Question 2: Preparation for Research Proposal [not required for problem set]
The Research Proposal is due on 1 September 2023. First of all, you are expected to provide a summary of the main findings, data and methods of the paper that you have chosen for your research project as well as a brief literature review. Next, you need to propose a minor extension to the original paper. Your idea for the extension needs to be backed up with prior literature and/or theory. You need to explain why your research question is interesting, what you expect to find, and how you are able to test it (with specific statistical hypotheses, data and methods). There is no need to do any analysis at this stage.

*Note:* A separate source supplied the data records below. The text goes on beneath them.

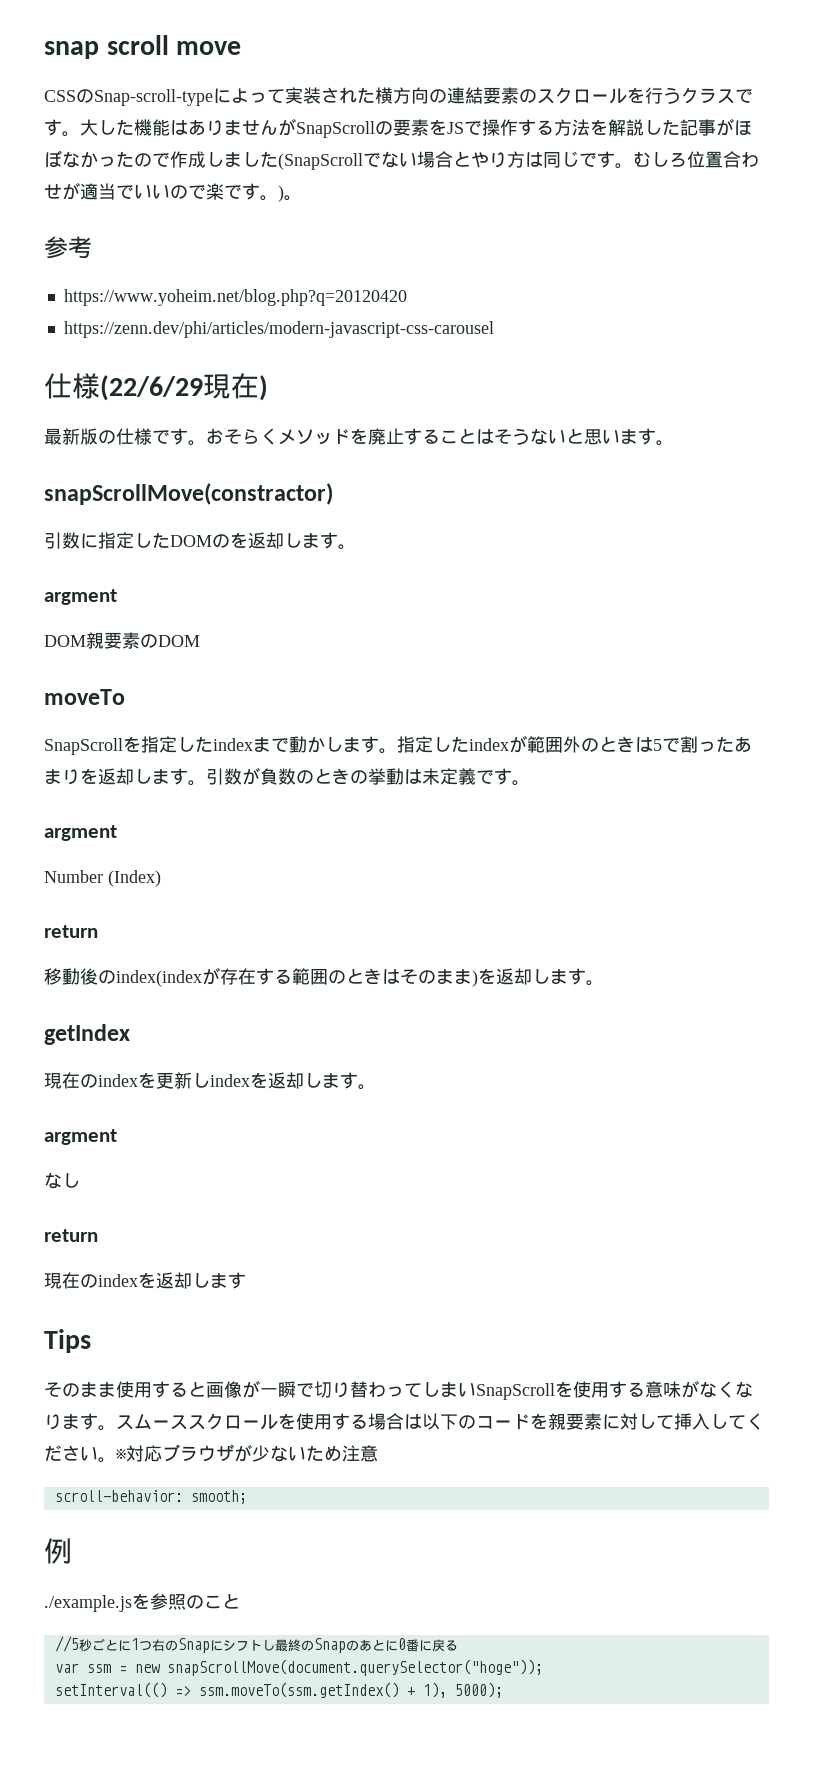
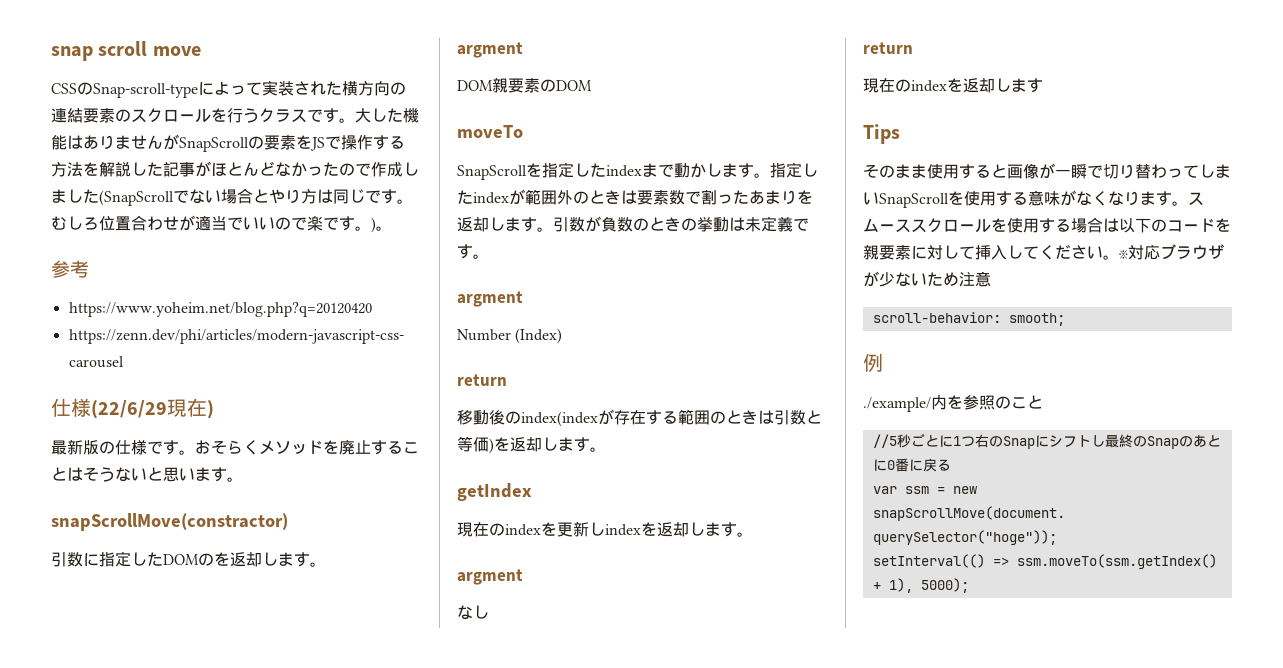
[44,150,62,168] ぼ -> [227,161,275,176] とんど
[653,739,662,751] 5 -> [637,190,685,205] 要素数
[400,969,472,984] そのまま -> [774,410,822,425] [457,436,489,452] 引数と等価
[44,1595,132,1612] ./example.js -> [863,395,947,412] ./example/内

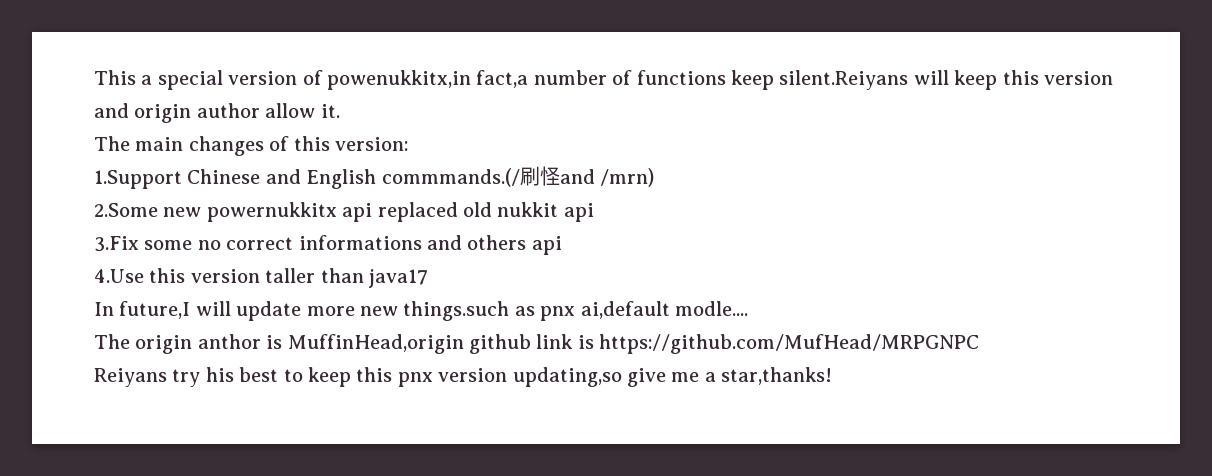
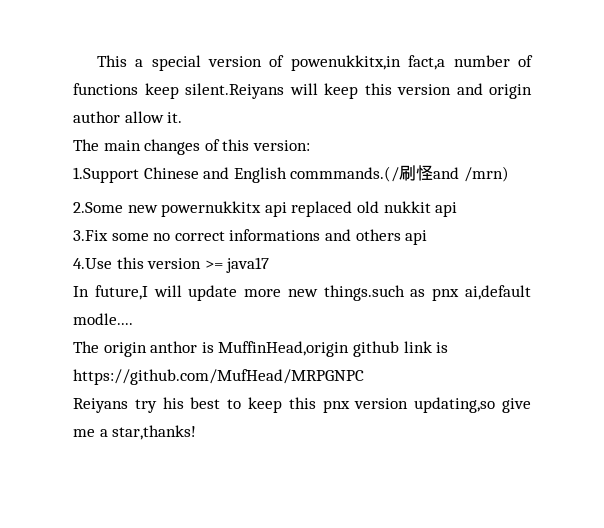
[265,268,364,283] taller than -> [204,260,223,269] >=

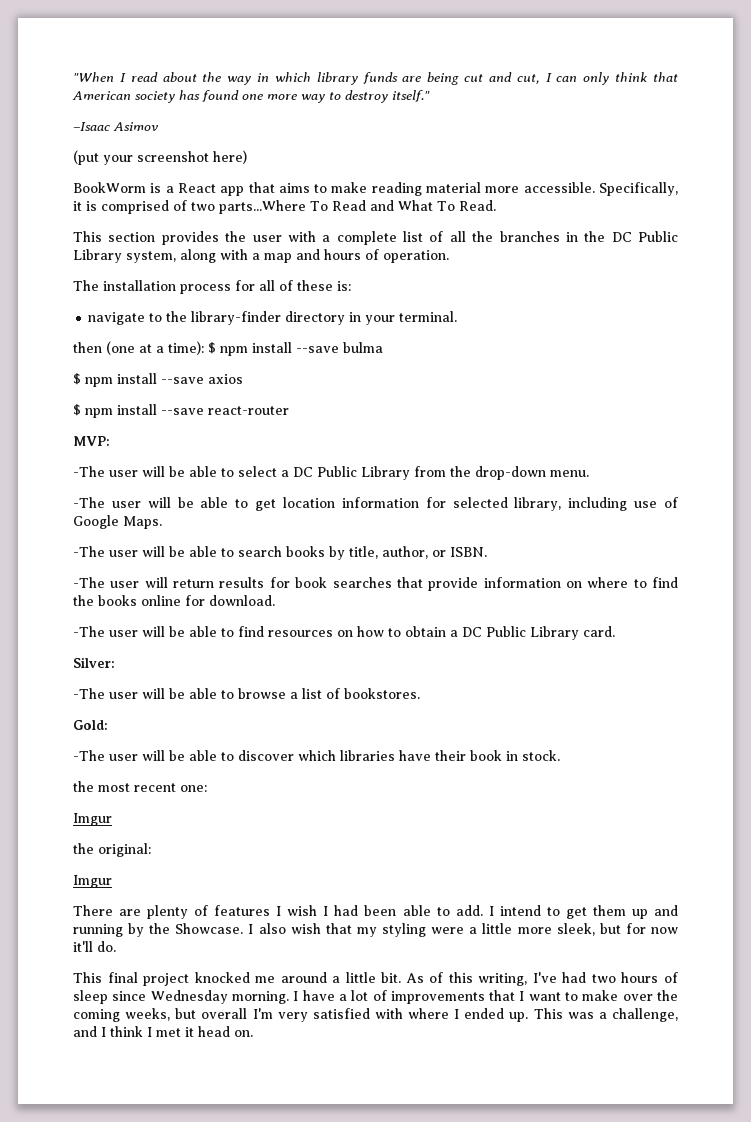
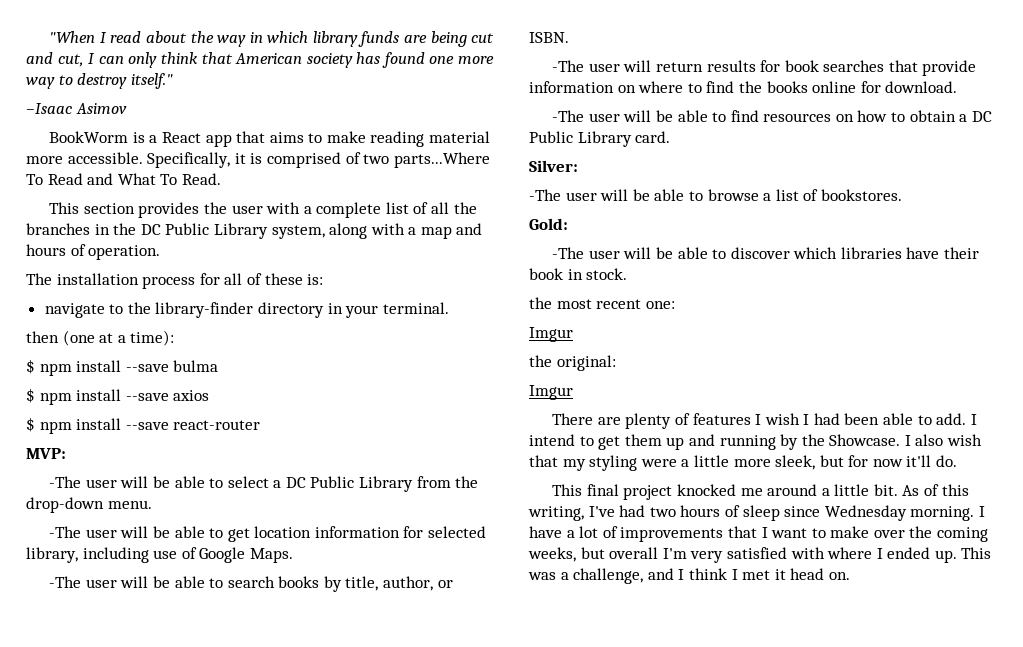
[73,150,247,165] // (put your screenshot here) -> (127, 108) none
(204, 348) none -> (175, 338) //

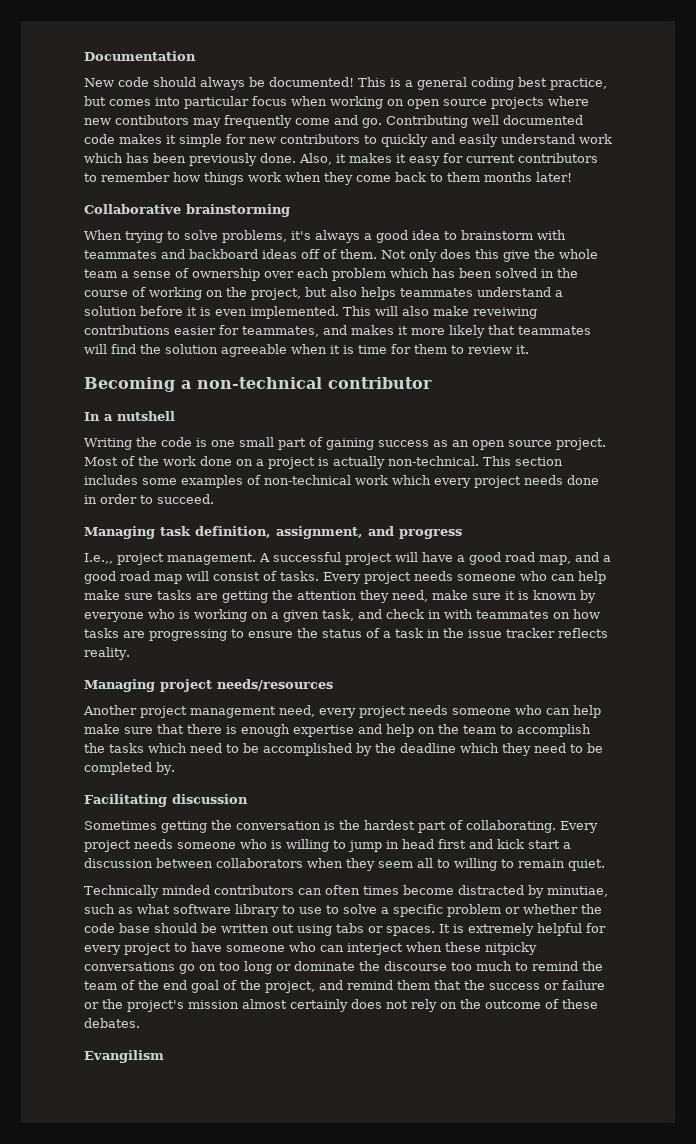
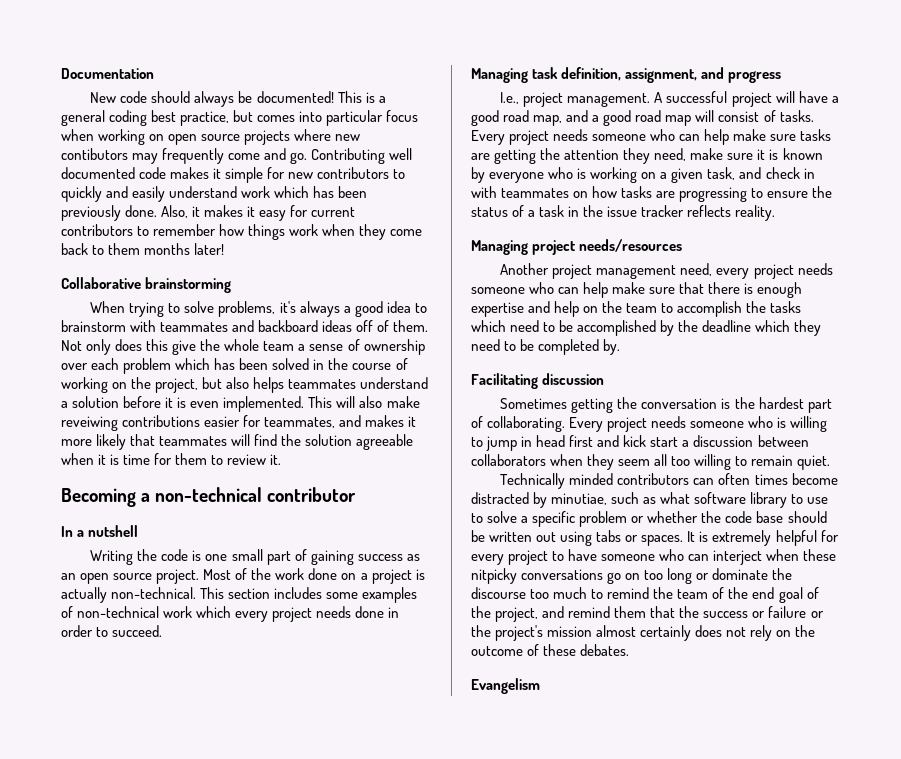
[84,553,113,564] I.e.,, -> [500,92,520,104] I.e.,
[437,859,450,868] to -> [671,456,691,466] too
[84,1050,164,1063] Evangilism -> [471,678,540,694] Evangelism

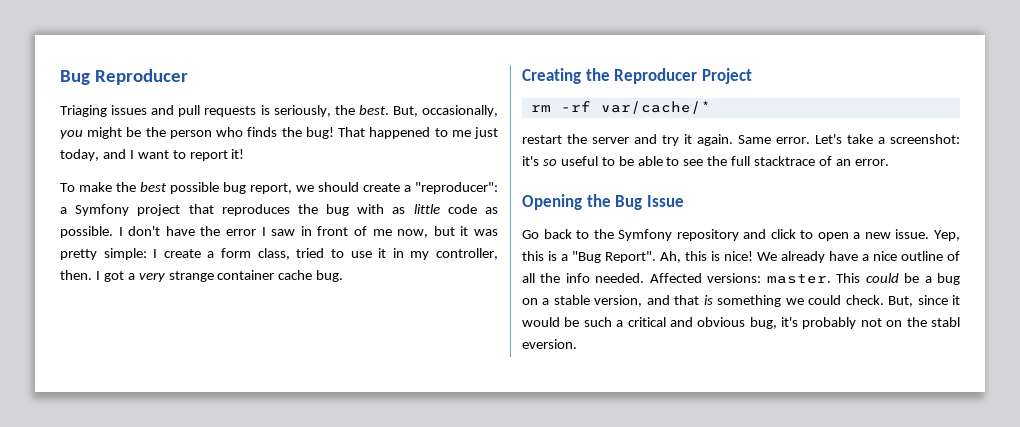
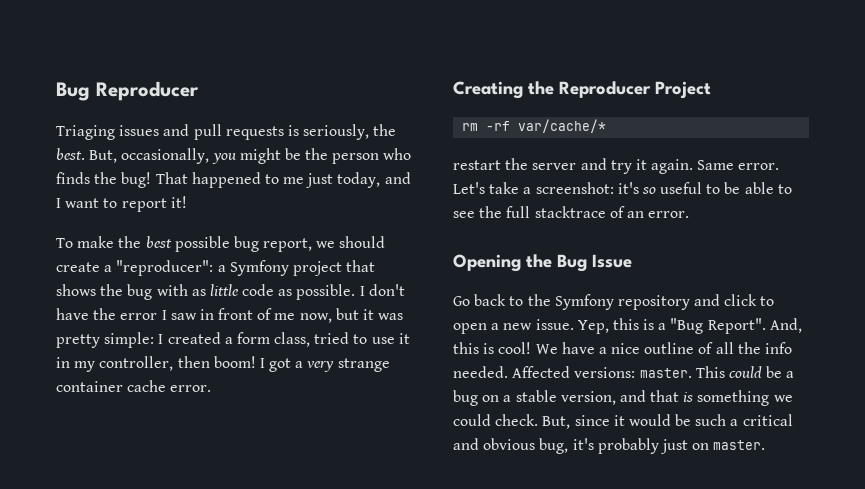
[221,204,290,216] reproduces -> [56,284,96,296] shows
[163,249,201,258] create -> [167,332,221,344] created
[60,270,92,280] then. -> [177,356,256,368] then boom!
[316,270,344,282] bug. -> [170,385,212,392] error.
[660,251,825,263] Ah, this is nice! We already -> [769,318,802,333] [453,342,558,354] And, this is cool! We
[860,317,960,327] [522,339,577,349] not on the stabl eversion. -> [660,439,766,454] just on master.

(a) Identify a couple of references from the academic literature that are relevant to your project. How are they similar or different from your paper? (methods, data, sample period, country). Are their findings consistent or contradictory to your paper?
(b) Discuss what involves developing an effective research question. You may refer to section 3.1.2 of the following document:
https://www.economicsnetwork.ac.uk/handbook/ugresearch/31
(c) Come up with a few ideas for your extension. Why do you think that they are interesting? Based on theory and prior literature, what do you expect to find? Formulate your idea in the form. of a research question and a formal statistical hypothesis. Make sure that your extension is feasible given the data and time constraints that you have.